Just looking for some ideas for teen costume categories. I gave my son's band members the options today for the party and they all decided that it's a go for the 17th of October and they wanted it to be them plus each person can bring one guest and they are good with the chaperones part (they better be or no party  )

I thought about doing 
best couple:
I'm not sure about doing this one because my husband seems to think there won't be that many couples there. I'm thinking there will be since it's teenagers, and each person can bring 1 other person. Do you guys think this is a good category? I thought the prize could be a pair of movie tickets and their trophies for this category.

I also thought possibly most original and maybe scariest and or funniest anyone else have any ideas? 

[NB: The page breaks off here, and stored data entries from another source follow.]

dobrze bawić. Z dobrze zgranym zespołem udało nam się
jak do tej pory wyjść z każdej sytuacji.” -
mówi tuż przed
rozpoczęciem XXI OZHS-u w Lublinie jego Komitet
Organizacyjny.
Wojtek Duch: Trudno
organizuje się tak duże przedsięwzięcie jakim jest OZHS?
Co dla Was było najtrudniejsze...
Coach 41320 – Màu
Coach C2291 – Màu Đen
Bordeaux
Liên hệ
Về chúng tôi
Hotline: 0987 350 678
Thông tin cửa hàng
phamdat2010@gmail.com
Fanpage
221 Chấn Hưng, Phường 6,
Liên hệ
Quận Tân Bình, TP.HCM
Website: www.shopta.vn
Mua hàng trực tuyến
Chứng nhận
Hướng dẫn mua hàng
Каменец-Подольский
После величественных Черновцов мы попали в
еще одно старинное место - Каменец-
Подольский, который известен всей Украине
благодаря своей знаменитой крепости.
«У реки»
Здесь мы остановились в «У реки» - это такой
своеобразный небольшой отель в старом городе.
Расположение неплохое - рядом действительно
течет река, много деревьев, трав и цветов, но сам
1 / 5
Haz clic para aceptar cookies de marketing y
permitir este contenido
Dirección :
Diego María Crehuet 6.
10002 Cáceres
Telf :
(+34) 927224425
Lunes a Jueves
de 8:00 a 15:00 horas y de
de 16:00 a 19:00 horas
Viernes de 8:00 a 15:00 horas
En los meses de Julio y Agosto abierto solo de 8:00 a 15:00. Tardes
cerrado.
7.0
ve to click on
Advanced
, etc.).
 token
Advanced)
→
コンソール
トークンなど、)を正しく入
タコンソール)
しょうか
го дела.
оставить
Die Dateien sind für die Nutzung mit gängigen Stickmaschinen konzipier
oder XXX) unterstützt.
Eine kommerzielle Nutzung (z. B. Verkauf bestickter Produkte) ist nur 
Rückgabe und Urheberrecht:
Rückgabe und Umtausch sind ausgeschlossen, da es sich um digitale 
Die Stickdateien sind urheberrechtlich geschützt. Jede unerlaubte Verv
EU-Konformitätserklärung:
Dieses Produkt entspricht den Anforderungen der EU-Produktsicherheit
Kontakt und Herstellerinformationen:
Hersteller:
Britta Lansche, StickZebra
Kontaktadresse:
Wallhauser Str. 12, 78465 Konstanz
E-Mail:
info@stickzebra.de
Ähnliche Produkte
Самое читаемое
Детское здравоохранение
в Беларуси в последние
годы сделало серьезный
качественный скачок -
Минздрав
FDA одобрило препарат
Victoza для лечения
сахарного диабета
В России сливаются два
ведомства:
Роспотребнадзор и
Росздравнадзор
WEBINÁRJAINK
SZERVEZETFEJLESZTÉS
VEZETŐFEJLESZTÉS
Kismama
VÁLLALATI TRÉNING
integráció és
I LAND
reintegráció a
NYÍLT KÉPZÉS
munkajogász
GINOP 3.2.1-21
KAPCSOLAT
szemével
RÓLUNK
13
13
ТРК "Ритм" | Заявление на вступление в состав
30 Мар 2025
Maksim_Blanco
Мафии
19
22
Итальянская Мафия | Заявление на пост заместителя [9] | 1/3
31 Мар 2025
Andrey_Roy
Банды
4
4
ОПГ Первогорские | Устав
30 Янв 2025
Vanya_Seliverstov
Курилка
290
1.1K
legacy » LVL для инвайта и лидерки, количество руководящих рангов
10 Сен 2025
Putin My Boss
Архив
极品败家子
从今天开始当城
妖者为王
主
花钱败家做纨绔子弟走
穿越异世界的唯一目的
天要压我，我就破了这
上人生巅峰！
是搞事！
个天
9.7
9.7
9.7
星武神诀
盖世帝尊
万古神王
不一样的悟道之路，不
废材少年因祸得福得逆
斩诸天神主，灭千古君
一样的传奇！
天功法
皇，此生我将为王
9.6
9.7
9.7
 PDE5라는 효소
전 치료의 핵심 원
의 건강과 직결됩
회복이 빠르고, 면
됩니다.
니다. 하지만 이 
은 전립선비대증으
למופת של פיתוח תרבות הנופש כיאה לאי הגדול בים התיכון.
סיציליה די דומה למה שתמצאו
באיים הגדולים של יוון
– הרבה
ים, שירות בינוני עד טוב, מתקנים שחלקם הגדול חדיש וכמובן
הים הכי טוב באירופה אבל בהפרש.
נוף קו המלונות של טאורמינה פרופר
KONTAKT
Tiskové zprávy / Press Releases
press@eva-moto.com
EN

I think there are about 25 to 30 band members so probably a total of about 50 - 60 kids (I think I might have lost my mind  )
Also any clue what would be a good number of chaperones for this many kids?


----------



## BevAnn (Aug 7, 2007)

Hello, fellow teen son party thrower..erer...LOL

Well, we usually have 50 or so attend and I have me, hubby, my mom, and a couple friends that hang around....there are usually like 8 of us. 

I think the couple idea is a cute idea!! Just have to let it be known ahead that this is a category, so they can come dressed as couples! I know my 14 yr olds will have several that are couples - whether they dress that way or not, I dont know.

Even if there are only 3 couples, a category like that would be fun! 

ETA: kids these days are different too - I see girls and boys being good friends more than when I was in school, so heck , even just good friends could join up together to go as a couple!


----------